Updated

In Washington, the ostensible story is rarely the real story. We know, for example, that former President Clinton engineered a meeting with President Obama’s attorney general, Loretta Lynch, on the tarmac of the Phoenix Airport on June 27, 2016.

That’s the official story, replete with the charming and intentionally disarming detail that all they talked about was their grandchildren. It was just coincidental, don’t you know, that at the time the FBI was looking into Hillary Clinton’s use of a “personal” email server to send, receive and store classified information.

And it was also simply coincidental that just a few days later, the director of the FBI – who served under Attorney General Lynch – announced that he wouldn’t recommend a prosecution of Hillary Clinton.

Richard Nixon must be rolling over in his grave.

What we haven’t known, until now, is that a frantic scramble erupted in the halls of the FBI to cover up this meeting.

What we haven’t known, until now, is that a frantic scramble erupted in the halls of the FBI to cover up this meeting. In fact, the FBI turned its sharp light not on the scandalous meeting between the attorney general and Bill Clinton – but rather on one of the whistleblowers who got the word out.

The organization I head, Judicial Watch, asked the FBI on July 7, 2016, for any records that might pertain to the infamous tarmac meeting. We had to sue after we were ignored by the agency.

Then the FBI told us flat-out that it couldn’t find any records. And we now know that was flat-out untrue. Because, in responding to another one of our Freedom of Information Act (FOIA) lawsuits, the Justice Department gave us heavily redacted documents that showed there were additional documents tucked away at the FBI headquarters.

If not for Judicial Watch's lawsuits these documents would still be hidden today.

Because of the revelation in our other lawsuit, the FBI – without our knowledge—"reopened" our FOIA request. The agency supposedly found about 30 pages of information, which it needed six weeks to review. The FBI finally gave them to us late Thursday.

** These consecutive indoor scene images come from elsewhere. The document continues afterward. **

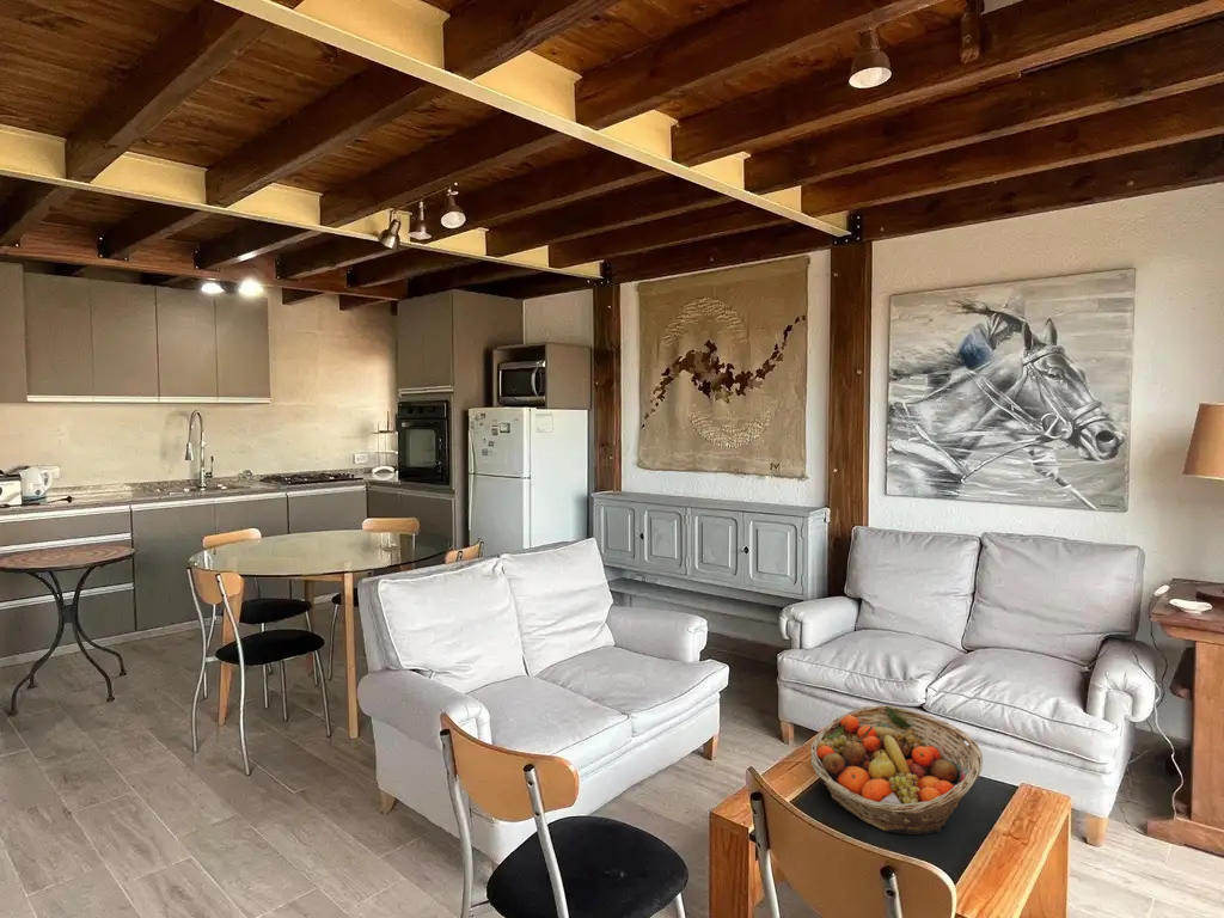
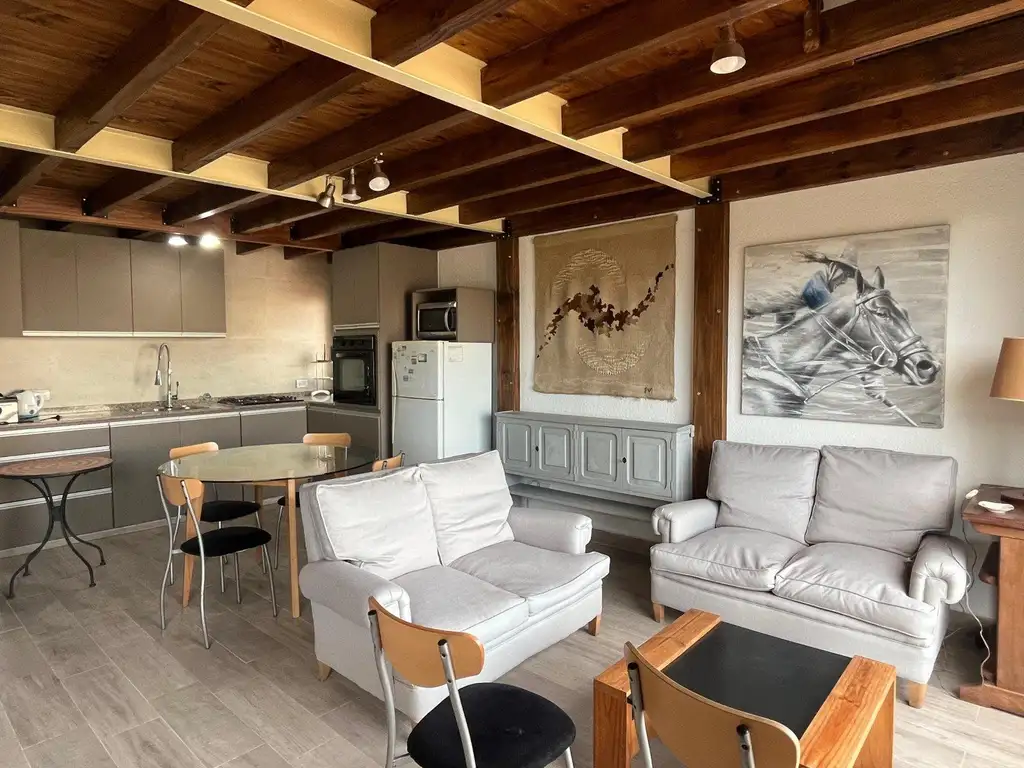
- fruit basket [809,704,984,836]
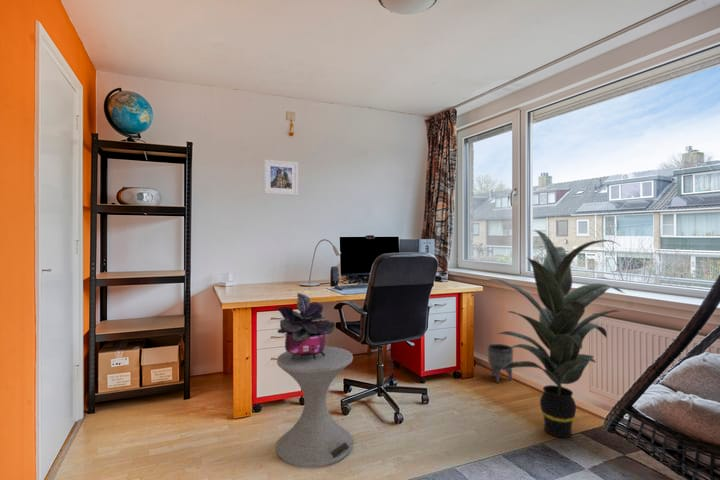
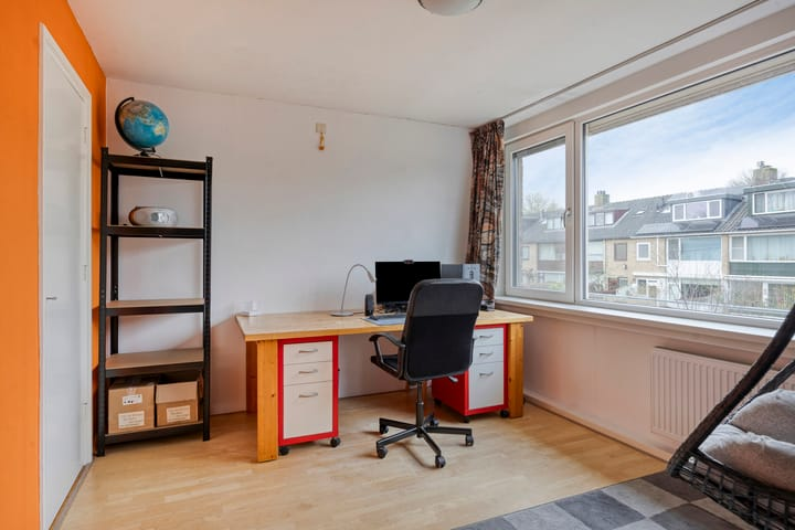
- indoor plant [484,229,625,439]
- planter [487,343,514,384]
- side table [276,345,354,468]
- potted plant [275,292,336,360]
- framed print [263,159,299,196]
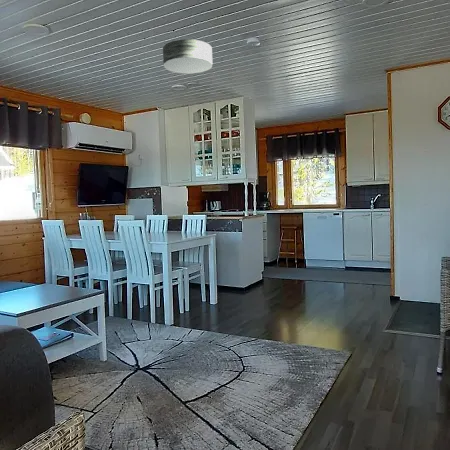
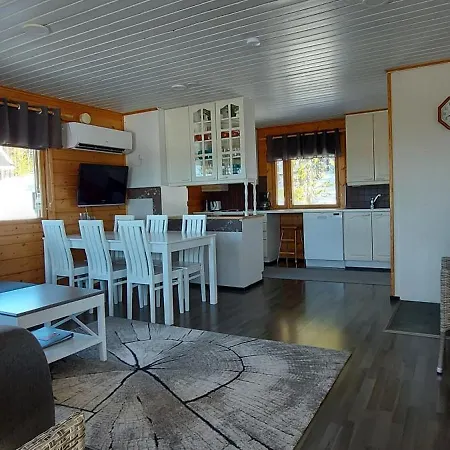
- ceiling light [162,39,213,74]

Now we know why the FBI played shell games. The documents show that FBI officials were concerned solely about the leaking of details of the tarmac meeting. None of the documents show top agency officials cared one whit about the propriety of the meeting itself, but only about who blew the whistle on the covert tête-à-tête.

In one email, an FBI official writes “we need to find that guy.” And in another we learn that the Phoenix FBI office was contacted “in an attempt to stem any further damage.” An FBI official working on Lynch’s security detail even goes so far as to suggest non-disclosure agreements to keep the full facts from coming forth.

No wonder the FBI didn’t turn these documents over until we caught it red-handed, hiding and lying about them.

Simply put, the FBI appears to be fully complicit in a cover-up that attempted to influence a presidential election for a favored candidate – Hillary Clinton. And the truth was trampled on a Phoenix tarmac.